I don’t know how much it took me, probably less than 30 mins… It’s not a big workflow and there’s not a lot of data.
I had a clear idea of what approach I wanted to take since the beginning. Once this is set, it’s pretty easy after. That is why it took me just a few seconds what to modify (Node 12 + Node 13) after your additional clarification. Similarly for the duplicates, I knew exactly where to fix this (Node 8 had to be adjusted).
Of course, you can uncover some challenges as you start implementing, but in most cases the challenges are solvable. For example, I was trying to find a way to “merge” my results after the 2nd join. I started going towards Rule Engine in my mind, but then realized that doing a Concatenate will do this for me.
I can see why you used the Cross Joiner node - it’s basically a 2-way relation, but using the Cross Joiner will break that relation, or rather create a relation between every record.
The proper approach is using 2 inner joins, or at least that’s the approach I used.
These 2 joins being inner joins meant that they would include only those who had a relation, hence why I needed that 3rd join which is a left join in order to include those that did not have a relation.
I think this can still be optimized where we could eliminate the left join.
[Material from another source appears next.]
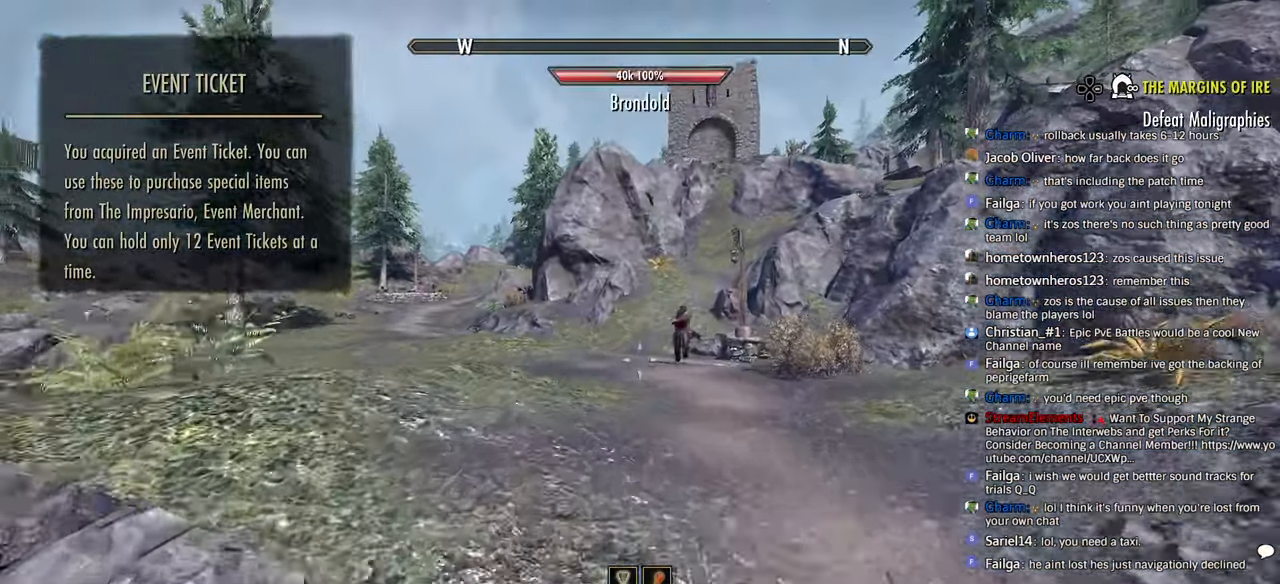
{"dt_ms": 500, "buttons": [], "left_stick": "up", "right_stick": "center", "events": []}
There are 2 ways I can see this:
- Convert the inner joins to left joins, with additional transformation
or
- Modify the data at the beginning by adding a relation between each Cluster to itself
This was more of a “lazy” way since it was quite late.
The work itself took about 30 mins (Analyzing, thinking, implementing), but that spanned probably over an hour or so with the back and forth for clarification and my Knime and system being very slow (I’m running with about 2% space capacity
)